Someone came running, sliding to a stop beside Jasper, but their presence barely registered on her radar. If she thought about what the sadist was doing to Merrick, the measures he was resorting to in order to keep him alive, she didn’t know if she’d be able to maintain her tremulous composure.

I need you, Merrick.

Please don’t go.

Take me with you.

Bending forward, ignoring the aches and pains in her weary body, she kissed his forehead before resting hers against it.
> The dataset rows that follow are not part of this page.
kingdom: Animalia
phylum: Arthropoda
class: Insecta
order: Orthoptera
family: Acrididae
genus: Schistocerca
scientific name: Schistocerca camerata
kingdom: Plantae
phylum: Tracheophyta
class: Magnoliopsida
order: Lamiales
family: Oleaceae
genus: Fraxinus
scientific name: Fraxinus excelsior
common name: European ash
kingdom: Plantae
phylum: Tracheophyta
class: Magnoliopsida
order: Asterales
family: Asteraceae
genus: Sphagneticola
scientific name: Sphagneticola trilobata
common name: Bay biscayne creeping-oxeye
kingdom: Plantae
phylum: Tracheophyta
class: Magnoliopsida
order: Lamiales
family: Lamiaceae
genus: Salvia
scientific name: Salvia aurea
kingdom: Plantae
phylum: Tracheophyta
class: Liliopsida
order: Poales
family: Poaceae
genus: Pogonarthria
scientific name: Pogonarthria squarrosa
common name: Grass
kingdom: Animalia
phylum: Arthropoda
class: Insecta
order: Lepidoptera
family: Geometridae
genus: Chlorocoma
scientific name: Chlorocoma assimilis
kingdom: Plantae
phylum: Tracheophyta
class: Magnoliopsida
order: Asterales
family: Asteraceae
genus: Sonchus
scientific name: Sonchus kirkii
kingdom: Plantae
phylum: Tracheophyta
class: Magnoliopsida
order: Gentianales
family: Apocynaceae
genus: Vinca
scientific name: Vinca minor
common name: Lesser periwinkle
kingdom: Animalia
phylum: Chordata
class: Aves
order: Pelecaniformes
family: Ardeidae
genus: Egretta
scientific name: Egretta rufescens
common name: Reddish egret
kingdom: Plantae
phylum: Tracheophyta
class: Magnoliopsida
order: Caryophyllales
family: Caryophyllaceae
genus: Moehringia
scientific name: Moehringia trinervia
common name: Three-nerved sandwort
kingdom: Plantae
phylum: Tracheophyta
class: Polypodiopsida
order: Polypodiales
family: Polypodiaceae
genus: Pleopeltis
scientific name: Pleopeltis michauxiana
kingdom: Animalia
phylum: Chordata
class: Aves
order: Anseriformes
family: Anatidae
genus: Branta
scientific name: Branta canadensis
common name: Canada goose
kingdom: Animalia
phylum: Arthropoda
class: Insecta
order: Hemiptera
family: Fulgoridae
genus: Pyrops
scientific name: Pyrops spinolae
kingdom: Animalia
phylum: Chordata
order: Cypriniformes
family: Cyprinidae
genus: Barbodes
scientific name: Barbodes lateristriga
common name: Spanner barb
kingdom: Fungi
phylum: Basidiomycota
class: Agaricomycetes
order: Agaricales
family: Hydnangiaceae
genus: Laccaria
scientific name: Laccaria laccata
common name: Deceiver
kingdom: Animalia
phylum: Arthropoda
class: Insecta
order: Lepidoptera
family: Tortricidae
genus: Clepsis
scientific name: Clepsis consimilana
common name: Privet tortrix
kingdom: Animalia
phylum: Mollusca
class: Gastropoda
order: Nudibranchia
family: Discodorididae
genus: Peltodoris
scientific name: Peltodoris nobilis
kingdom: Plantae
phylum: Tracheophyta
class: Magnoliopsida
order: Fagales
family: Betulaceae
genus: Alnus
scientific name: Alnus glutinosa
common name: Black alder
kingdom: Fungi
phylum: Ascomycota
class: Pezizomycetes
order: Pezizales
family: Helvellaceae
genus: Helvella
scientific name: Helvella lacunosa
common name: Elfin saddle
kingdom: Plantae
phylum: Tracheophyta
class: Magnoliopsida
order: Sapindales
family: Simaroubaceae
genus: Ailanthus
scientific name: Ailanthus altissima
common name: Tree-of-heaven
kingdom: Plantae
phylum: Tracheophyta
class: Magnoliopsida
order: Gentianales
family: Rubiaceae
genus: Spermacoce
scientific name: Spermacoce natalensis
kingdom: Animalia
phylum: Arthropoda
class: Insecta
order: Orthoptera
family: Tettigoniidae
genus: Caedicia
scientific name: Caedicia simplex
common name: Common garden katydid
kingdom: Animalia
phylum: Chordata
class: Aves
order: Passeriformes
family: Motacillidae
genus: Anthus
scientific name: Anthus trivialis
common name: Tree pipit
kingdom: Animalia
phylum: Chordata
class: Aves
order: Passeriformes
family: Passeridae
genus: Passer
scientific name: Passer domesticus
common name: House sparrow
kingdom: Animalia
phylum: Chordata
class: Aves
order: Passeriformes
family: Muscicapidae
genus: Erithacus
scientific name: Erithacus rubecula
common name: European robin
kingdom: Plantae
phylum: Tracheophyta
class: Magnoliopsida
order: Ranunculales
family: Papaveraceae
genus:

I don’t want to live without you.

Chapter Sixteen

Merrick

Getting shot in the gut was a highly unpleasant experience.

Technically, he supposed the actual shooting wasn’t the worst part; the recovery, however… well, that just sucked donkey-sized balls if he was perfectly honest. The five-star meds pumping through his bloodstream were incredibly efficient at keeping the pain at bay, but once they started to wear off…

All pain and no respite made Merrick a grumpy boy indeed.

A week after the showdown at Serenity, he was spending less time in a drugged haze, much to his relief. The whole seven days were a fragmented collection of snapshots in time—mainly being prodded, poked, and sent spiraling into the morphine abyss.

Right now, with his faculties in full working order for the first time in what felt like forever, he actually felt somewhat like himself, aside from the wires and tubes hooking him up to various machines and drips.

“Welcome back to planet earth,” a voice said from the doorway. “Mind if I come in?”

Merrick cocked his head, lifting his hand—the one without the wires and gadgets attached to it—to wave Jasper in. “Door’s open. Didn’t think you’d still be here.”